Data extract —
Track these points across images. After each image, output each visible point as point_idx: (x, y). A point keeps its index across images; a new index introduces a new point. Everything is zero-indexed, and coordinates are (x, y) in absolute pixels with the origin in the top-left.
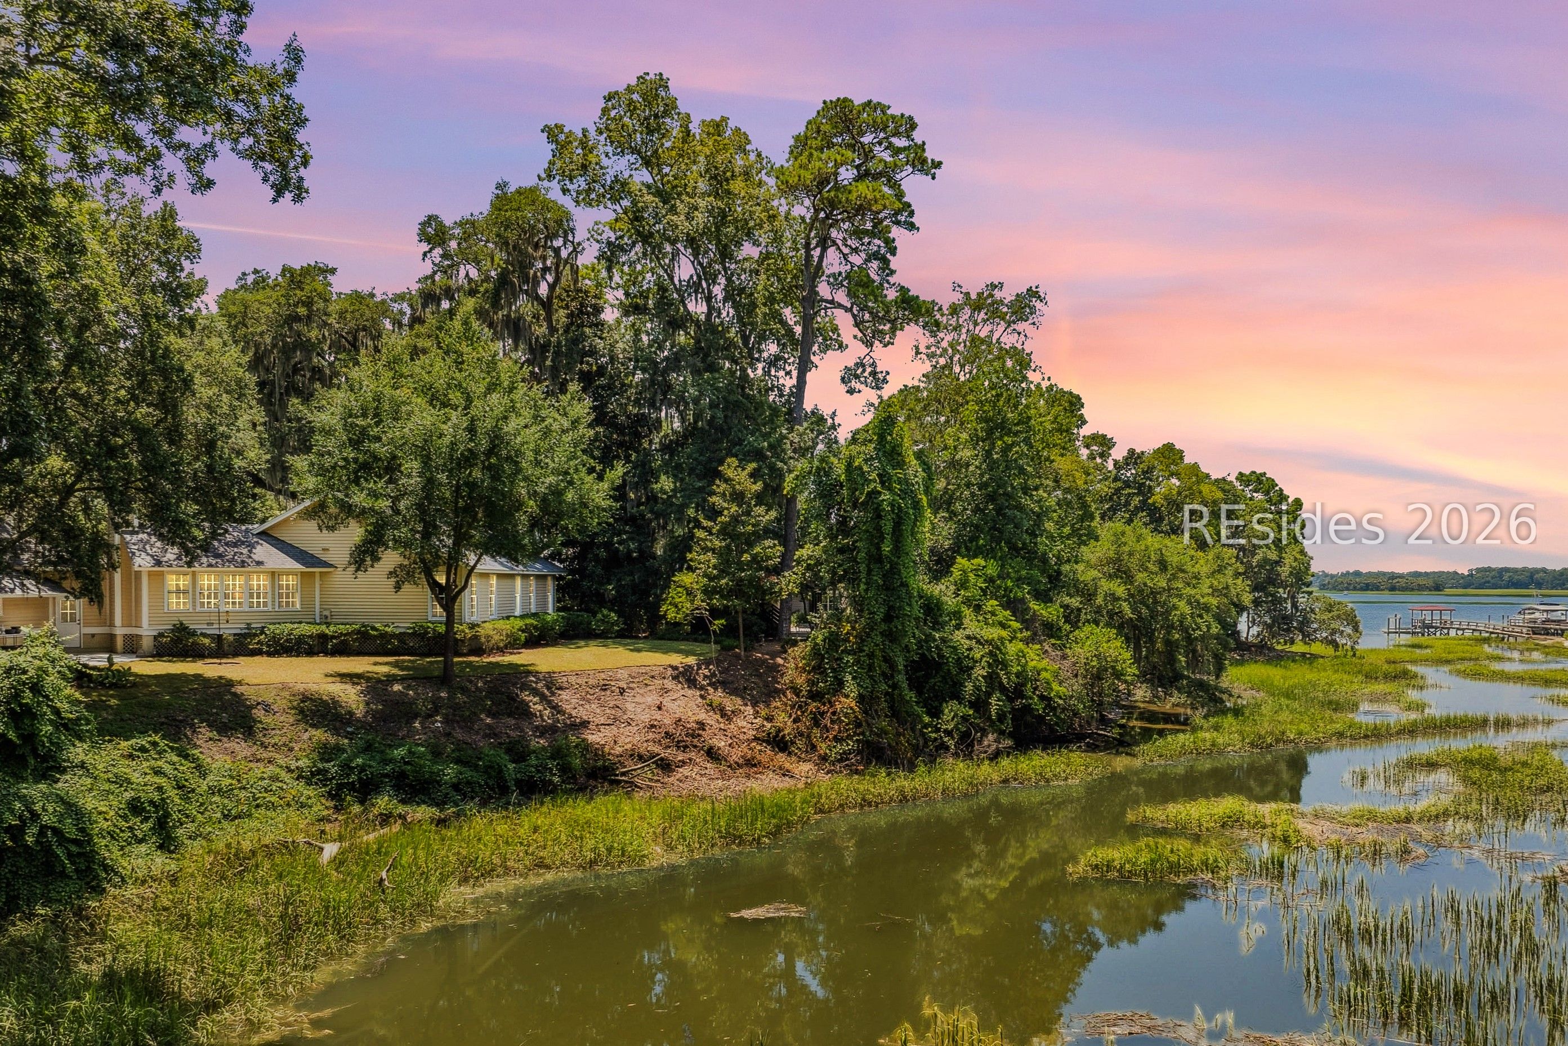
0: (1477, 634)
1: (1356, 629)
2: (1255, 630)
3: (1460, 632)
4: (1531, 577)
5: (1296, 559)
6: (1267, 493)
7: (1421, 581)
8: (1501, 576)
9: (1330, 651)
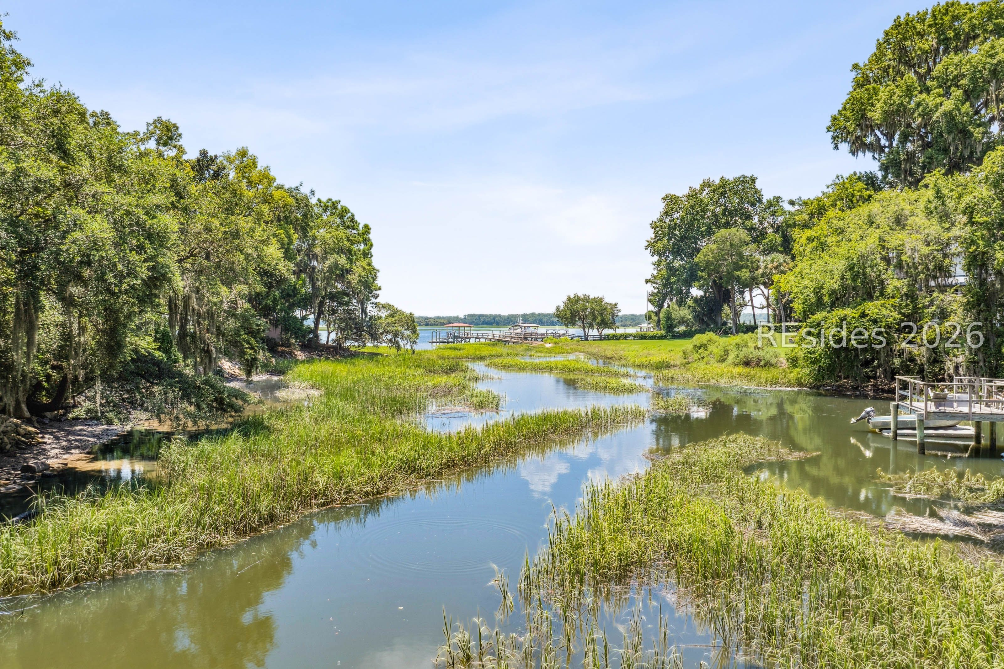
0: (487, 341)
1: (414, 331)
2: (333, 336)
3: (477, 340)
4: (494, 319)
5: (364, 269)
6: (341, 216)
7: (442, 321)
8: (479, 319)
9: (394, 351)
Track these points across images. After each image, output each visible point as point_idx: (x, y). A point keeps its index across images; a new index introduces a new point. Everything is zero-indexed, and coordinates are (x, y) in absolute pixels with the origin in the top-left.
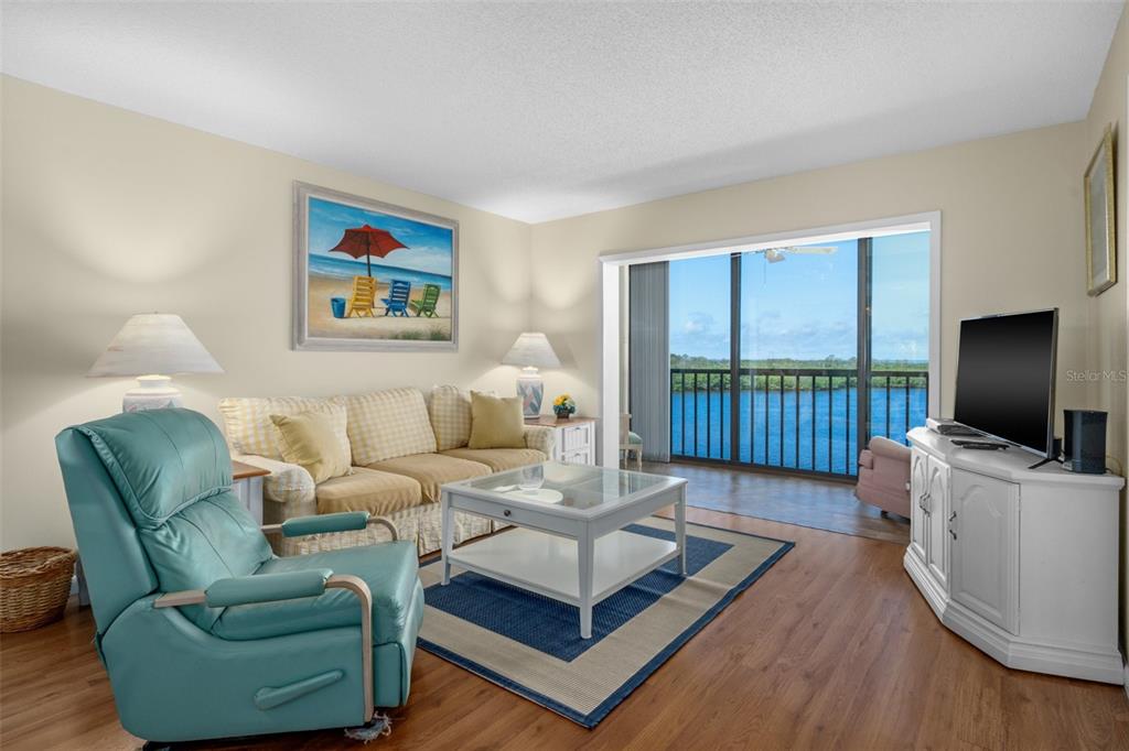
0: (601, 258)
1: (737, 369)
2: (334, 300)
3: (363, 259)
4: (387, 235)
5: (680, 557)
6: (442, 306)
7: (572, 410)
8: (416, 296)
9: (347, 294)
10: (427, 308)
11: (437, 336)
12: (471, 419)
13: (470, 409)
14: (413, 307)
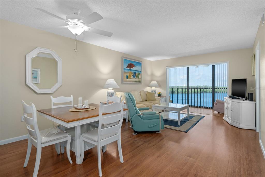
0: (167, 68)
1: (188, 88)
2: (127, 76)
3: (130, 69)
4: (133, 64)
5: (188, 117)
6: (140, 76)
7: (161, 95)
8: (137, 75)
9: (128, 75)
10: (138, 77)
11: (139, 82)
12: (147, 96)
13: (146, 94)
14: (136, 77)
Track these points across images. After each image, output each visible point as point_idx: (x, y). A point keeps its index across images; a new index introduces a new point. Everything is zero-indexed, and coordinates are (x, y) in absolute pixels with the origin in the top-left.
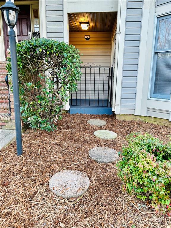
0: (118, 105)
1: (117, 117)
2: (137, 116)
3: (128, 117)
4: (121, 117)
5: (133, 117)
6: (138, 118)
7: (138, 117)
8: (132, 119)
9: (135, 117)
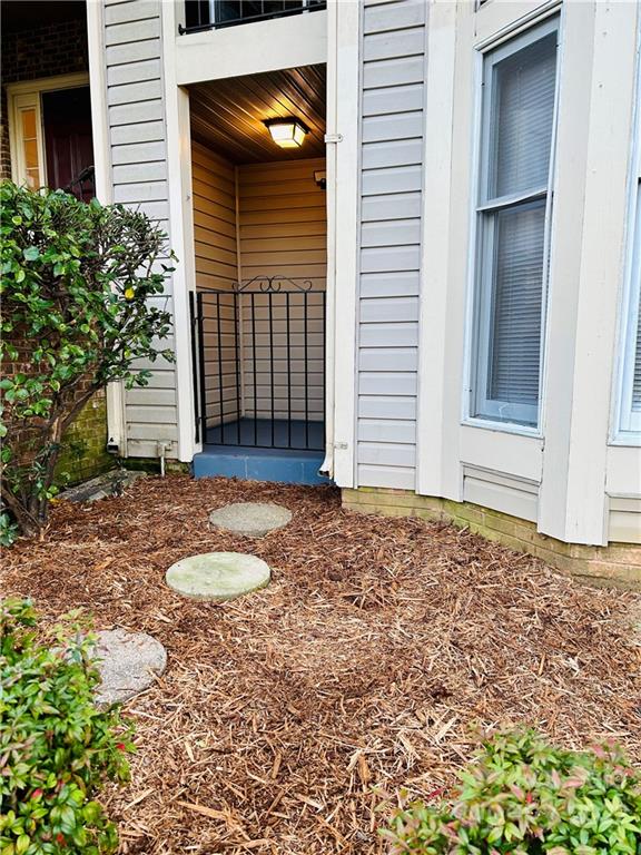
0: (344, 446)
1: (343, 498)
2: (427, 500)
3: (389, 499)
4: (364, 498)
5: (411, 501)
6: (436, 510)
7: (432, 501)
8: (408, 513)
9: (420, 503)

Task details — Put the lines above into a numbered list, skipping any blank lines and leaving out the picture lines.

Response for this exercise —
1. Track these points across images. After each image, output each visible point as point_idx: (x, y). A point keeps its index across images; a new index introduces a new point. Everything is zero-indexed, and coordinates are (x, y) in absolute pixels with the origin in the top-left.
2. 0: (1477, 634)
3. 1: (1356, 629)
4. 2: (1255, 630)
5. 3: (1460, 632)
6. 4: (1531, 577)
7. 5: (1296, 559)
8. 6: (1267, 493)
9. 7: (1421, 581)
10. 8: (1501, 576)
11. 9: (1330, 651)
12. 0: (487, 341)
13. 1: (414, 331)
14. 2: (333, 336)
15. 3: (477, 340)
16. 4: (494, 319)
17. 5: (364, 269)
18. 6: (341, 216)
19. 7: (442, 321)
20. 8: (479, 319)
21. 9: (394, 351)
22. Track these points across images. After each image, output each visible point as point_idx: (x, y). A point keeps its index across images; a new index introduces a new point. Everything is zero-indexed, and coordinates are (x, y) in absolute pixels with the origin in the top-left.
23. 0: (601, 258)
24. 1: (737, 369)
25. 2: (334, 300)
26. 3: (363, 259)
27. 4: (387, 235)
28. 5: (680, 557)
29. 6: (442, 306)
30. 7: (572, 410)
31. 8: (416, 296)
32. 9: (347, 294)
33. 10: (427, 308)
34. 11: (437, 336)
35. 12: (471, 419)
36. 13: (470, 409)
37. 14: (413, 307)
38. 0: (167, 68)
39. 1: (188, 88)
40. 2: (127, 76)
41. 3: (130, 69)
42. 4: (133, 64)
43. 5: (188, 117)
44. 6: (140, 76)
45. 7: (161, 95)
46. 8: (137, 75)
47. 9: (128, 75)
48. 10: (138, 77)
49. 11: (139, 82)
50. 12: (147, 96)
51. 13: (146, 94)
52. 14: (136, 77)
53. Track these points across images. After each image, output each visible point as point_idx: (x, y). A point keeps its index across images; a new index introduces a new point. Everything is zero-indexed, and coordinates are (x, y) in absolute pixels with the origin in the top-left.
54. 0: (118, 105)
55. 1: (117, 117)
56. 2: (137, 116)
57. 3: (128, 117)
58. 4: (121, 117)
59. 5: (133, 117)
60. 6: (138, 118)
61. 7: (138, 117)
62. 8: (132, 119)
63. 9: (135, 117)
64. 0: (344, 446)
65. 1: (343, 498)
66. 2: (427, 500)
67. 3: (389, 499)
68. 4: (364, 498)
69. 5: (411, 501)
70. 6: (436, 510)
71. 7: (432, 501)
72. 8: (408, 513)
73. 9: (420, 503)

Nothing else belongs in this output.